### Written exercise A
Find each line of the entries below that contains the string "kern", and copy those lines out. Case counts.

Spoon and Spinner Fishing

by Les Albjerg
(Caldwell, Idaho)

I have been trying to settle in my mind, which is better spinners or spoons? So far, my conclusions have lead me to the answer, "It depends on conditions."

In the past month, I have come to feel that spinners are easier to fish effectively, but are not as versatile as a spoon. Just by reeling in a spinner, you get the lure to provide the action that leads to a strike. With a spoon, getting the wobble right to imitate a small fish is more difficult and challenging. As I continue, I will make the following disclaimer, I am still new at this!

There is a spinner fisherman who often has 100 plus fish days. One of my goals when I was up in the mountains was to attempt to meet that goal. I did have a 110 fish day. All of the fish I caught were Brook Trout. The fish were from 4 to 17 inches. Since I was following the advice of refreshing my line after every 20 minutes of casting or every 3 fish, I switched between spinners and spoons several times. To reach my goal, I covered 2.5 miles of water on one stream and 1 mile on a smaller creek and about 3/4 of a mile on another creek as well as 9 fish from a dredge pond.

The advantage that I had is the area I was fishing had been closed since November and I was the first one to fish these streams since last fall. Besides, they often don't get fished even when it is open. In the 4 years I have fished up there, I have seen one other fisherman. In my two and a half days up there, I was the only one around. I had ideal conditions.

I began my day spinner fishing. To be totally candid, this is the first time I have spinner fished in a stream. I used all of the lessons learned over the years fly fishing for trout. I had a good idea where I should be placing the lure and where the trout ought to be. Eighty percent of this water I had fished before, so I knew where most of the good spots are too.

I was fishing with the Tenyru Spectra RZS51LL and Shimano Cardiff reel with 4 pound test line. By following the routine of refreshing the line, I didn't lose any lures. I had many bumps during the day on spinners and spoons. I only counted fish landed. Casting with the Spectra is a dream! I would say well over 70% of the fish were taken out of pocket water or undercuts. With a spinner, I simply cast above where I thought the trout was by 3-6 feet, let the spinner settle some, and then reel the spinner by the suspected lair, and more times than not, it was "Wham" fish on! I had about 20 follows. I did the figure 8 at my feet but only caught one fish doing it. So when it came to spinner fishing, getting a nice speed on the spinner casting upstream and retrieving downstream at a speed that made the spinner spin effectively, I had good action. Most fish were caught within the first 8 feet of the retrieve. Most casts were 15 to 25 feet.

### Written exercise B
Print the part of the fishing article from "The advantage that" to "had ideal conditions.", word for word.

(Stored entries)
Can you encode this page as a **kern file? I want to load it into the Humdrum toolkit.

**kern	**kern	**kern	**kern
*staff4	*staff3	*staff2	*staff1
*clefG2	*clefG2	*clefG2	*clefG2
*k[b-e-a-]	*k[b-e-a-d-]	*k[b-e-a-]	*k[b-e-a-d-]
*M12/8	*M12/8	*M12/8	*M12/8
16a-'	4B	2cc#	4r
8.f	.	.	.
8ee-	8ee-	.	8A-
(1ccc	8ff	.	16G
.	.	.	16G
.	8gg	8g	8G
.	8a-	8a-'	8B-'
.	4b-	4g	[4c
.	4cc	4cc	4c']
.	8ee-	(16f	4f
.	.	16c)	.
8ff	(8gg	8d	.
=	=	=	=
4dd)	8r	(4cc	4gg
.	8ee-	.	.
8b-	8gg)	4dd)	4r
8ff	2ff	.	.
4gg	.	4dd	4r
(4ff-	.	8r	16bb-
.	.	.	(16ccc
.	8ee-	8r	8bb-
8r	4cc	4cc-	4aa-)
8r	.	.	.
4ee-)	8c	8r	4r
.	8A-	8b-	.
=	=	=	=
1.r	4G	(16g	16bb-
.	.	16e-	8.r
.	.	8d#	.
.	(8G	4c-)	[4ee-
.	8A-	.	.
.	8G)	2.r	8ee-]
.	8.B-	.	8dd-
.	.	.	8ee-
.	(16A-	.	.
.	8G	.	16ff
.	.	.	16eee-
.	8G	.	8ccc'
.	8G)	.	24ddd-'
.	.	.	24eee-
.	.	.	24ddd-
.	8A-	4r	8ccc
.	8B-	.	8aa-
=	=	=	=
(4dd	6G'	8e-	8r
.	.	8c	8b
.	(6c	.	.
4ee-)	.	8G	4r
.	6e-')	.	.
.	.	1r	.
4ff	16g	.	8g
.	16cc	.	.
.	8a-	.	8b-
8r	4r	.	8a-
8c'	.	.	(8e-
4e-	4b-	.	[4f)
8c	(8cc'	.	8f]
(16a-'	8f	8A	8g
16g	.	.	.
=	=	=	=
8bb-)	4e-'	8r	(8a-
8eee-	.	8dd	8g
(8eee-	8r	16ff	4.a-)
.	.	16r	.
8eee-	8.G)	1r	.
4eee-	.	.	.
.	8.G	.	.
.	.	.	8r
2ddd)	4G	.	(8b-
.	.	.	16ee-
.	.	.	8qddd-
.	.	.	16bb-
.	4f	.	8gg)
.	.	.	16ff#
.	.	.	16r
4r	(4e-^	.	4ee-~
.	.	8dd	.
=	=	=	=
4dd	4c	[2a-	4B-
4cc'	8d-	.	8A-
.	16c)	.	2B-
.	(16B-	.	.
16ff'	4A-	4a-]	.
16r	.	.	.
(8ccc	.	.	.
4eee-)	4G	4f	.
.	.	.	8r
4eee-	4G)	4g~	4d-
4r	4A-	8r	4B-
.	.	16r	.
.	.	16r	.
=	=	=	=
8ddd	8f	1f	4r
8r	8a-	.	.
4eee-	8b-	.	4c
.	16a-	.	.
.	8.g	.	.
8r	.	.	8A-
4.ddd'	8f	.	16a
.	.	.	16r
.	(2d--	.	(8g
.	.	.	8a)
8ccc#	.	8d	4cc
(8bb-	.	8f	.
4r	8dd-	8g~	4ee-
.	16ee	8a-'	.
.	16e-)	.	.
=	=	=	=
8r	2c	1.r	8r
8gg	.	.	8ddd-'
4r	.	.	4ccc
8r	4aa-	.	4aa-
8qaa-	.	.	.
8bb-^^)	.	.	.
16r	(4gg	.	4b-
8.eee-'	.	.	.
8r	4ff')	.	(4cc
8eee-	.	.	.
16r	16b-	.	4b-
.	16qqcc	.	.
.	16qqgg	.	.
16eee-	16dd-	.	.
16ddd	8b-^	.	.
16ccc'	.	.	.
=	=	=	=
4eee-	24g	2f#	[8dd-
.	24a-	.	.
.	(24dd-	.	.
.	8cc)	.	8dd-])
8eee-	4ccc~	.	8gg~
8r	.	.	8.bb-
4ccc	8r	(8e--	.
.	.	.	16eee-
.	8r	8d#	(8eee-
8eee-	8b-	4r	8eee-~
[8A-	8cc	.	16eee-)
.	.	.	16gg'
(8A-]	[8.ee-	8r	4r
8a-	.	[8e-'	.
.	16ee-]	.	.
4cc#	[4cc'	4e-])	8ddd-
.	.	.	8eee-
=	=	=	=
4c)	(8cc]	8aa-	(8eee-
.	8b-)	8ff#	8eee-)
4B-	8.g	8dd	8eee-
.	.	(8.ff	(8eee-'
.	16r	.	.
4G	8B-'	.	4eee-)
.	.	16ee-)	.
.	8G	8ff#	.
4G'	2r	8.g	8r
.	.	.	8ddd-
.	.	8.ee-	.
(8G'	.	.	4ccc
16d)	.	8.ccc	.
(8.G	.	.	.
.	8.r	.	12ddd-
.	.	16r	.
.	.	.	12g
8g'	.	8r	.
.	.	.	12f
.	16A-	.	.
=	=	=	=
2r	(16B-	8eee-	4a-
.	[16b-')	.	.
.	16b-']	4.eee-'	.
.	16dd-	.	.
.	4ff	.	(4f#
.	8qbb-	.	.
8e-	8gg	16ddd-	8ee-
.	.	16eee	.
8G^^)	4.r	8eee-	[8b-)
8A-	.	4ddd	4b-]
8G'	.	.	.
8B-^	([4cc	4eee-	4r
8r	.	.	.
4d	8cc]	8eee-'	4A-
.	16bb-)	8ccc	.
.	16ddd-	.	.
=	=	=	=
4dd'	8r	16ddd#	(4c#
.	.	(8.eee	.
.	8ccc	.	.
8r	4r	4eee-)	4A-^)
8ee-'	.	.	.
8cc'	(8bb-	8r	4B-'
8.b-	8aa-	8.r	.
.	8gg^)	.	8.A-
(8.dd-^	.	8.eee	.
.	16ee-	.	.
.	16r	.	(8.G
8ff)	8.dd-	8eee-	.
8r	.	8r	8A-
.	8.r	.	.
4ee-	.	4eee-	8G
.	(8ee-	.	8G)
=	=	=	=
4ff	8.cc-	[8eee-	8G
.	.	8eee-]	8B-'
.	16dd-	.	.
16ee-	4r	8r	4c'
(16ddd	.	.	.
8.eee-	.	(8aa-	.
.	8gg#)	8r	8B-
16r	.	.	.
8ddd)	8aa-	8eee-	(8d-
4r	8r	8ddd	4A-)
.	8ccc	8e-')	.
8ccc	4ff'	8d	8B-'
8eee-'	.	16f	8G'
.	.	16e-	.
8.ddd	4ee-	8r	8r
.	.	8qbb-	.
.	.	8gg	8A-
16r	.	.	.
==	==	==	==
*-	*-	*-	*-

### Solution A
Can you encode this page as a **kern file? I want to load it into the Humdrum toolkit.
**kern	**kern	**kern	**kern

### Solution B
The advantage that I had is the area I was fishing had been closed since November and I was the first one to fish these streams since last fall. Besides, they often don't get fished even when it is open. In the 4 years I have fished up there, I have seen one other fisherman. In my two and a half days up there, I was the only one around. I had ideal conditions.